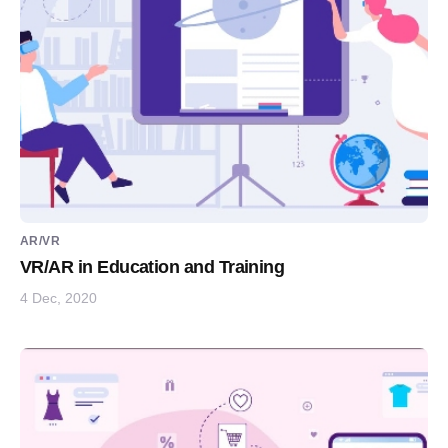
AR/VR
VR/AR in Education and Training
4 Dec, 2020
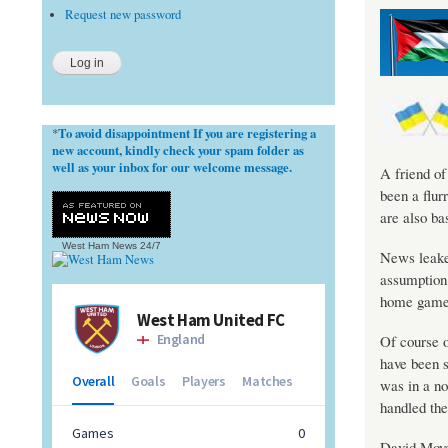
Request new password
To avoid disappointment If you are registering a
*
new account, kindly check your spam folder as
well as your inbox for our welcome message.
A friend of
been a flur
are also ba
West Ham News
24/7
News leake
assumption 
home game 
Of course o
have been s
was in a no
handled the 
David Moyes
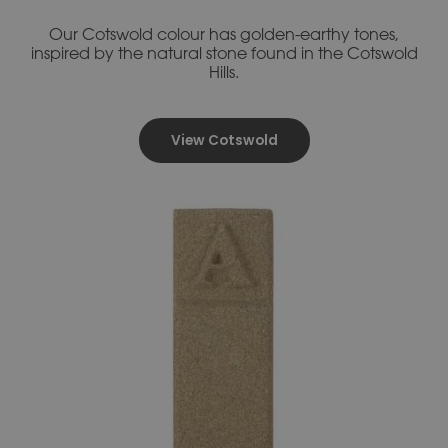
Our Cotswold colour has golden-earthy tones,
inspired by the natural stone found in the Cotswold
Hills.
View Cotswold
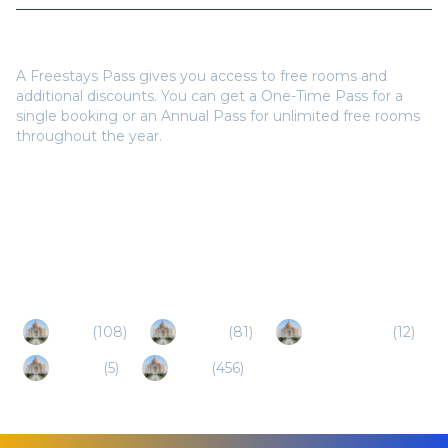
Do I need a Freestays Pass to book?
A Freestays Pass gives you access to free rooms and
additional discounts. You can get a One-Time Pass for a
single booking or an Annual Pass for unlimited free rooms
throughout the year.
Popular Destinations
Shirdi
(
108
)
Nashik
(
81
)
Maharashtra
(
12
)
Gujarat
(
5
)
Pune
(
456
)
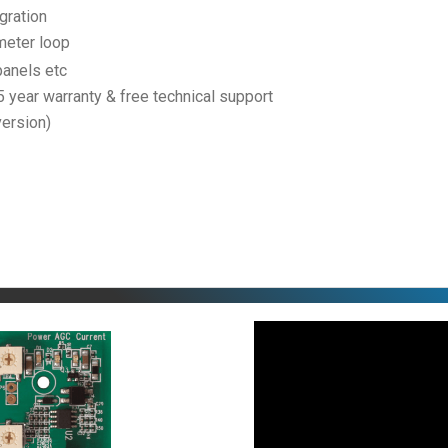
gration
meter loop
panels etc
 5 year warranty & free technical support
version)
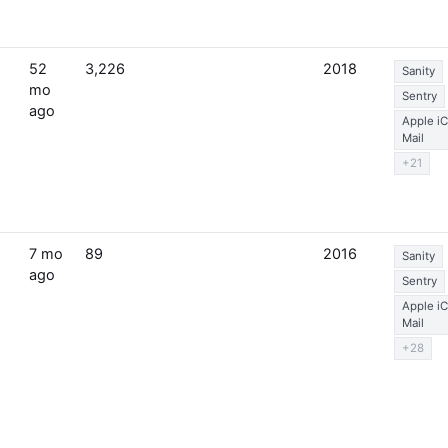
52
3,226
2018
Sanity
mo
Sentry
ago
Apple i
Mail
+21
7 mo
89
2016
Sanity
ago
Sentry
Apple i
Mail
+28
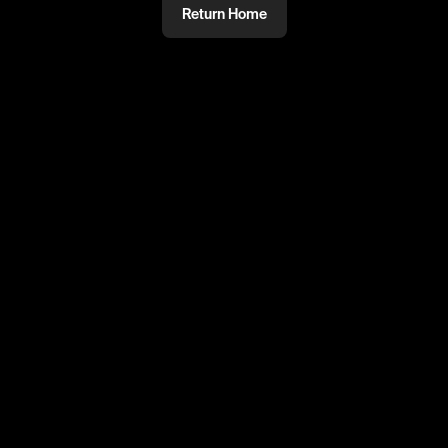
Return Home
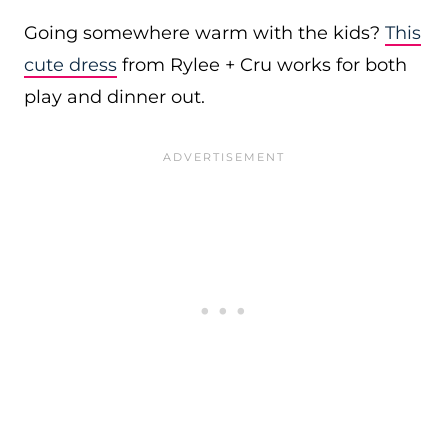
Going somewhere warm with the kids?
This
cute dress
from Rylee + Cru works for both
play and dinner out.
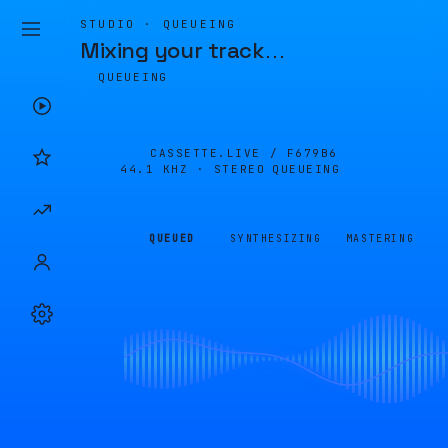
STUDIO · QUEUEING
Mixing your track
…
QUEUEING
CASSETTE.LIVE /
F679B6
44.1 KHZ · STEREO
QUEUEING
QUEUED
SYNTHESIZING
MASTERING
******
Required work:
Please rewrite the text of all the items above, putting "Chiltern" wherever "Cotswold" appears and keeping everything else the same. Leave the pictures out of your answer.

Reply to the exercise:
AR/VR
VR/AR in Education and Training
4 Dec, 2020
Request new password
To avoid disappointment If you are registering a
*
new account, kindly check your spam folder as
well as your inbox for our welcome message.
A friend of
been a flur
are also ba
West Ham News
24/7
News leake
assumption 
home game 
Of course o
have been s
was in a no
handled the 
David Moyes
Our Chiltern colour has golden-earthy tones,
inspired by the natural stone found in the Chiltern
Hills.
View Chiltern
Do I need a Freestays Pass to book?
A Freestays Pass gives you access to free rooms and
additional discounts. You can get a One-Time Pass for a
single booking or an Annual Pass for unlimited free rooms
throughout the year.
Popular Destinations
Shirdi
(
108
)
Nashik
(
81
)
Maharashtra
(
12
)
Gujarat
(
5
)
Pune
(
456
)
gration
meter loop
panels etc
 5 year warranty & free technical support
version)
52
3,226
2018
Sanity
mo
Sentry
ago
Apple i
Mail
+21
7 mo
89
2016
Sanity
ago
Sentry
Apple i
Mail
+28
Return Home
Going somewhere warm with the kids?
This
cute dress
from Rylee + Cru works for both
play and dinner out.
STUDIO · QUEUEING
Mixing your track
…
QUEUEING
CASSETTE.LIVE /
F679B6
44.1 KHZ · STEREO
QUEUEING
QUEUED
SYNTHESIZING
MASTERING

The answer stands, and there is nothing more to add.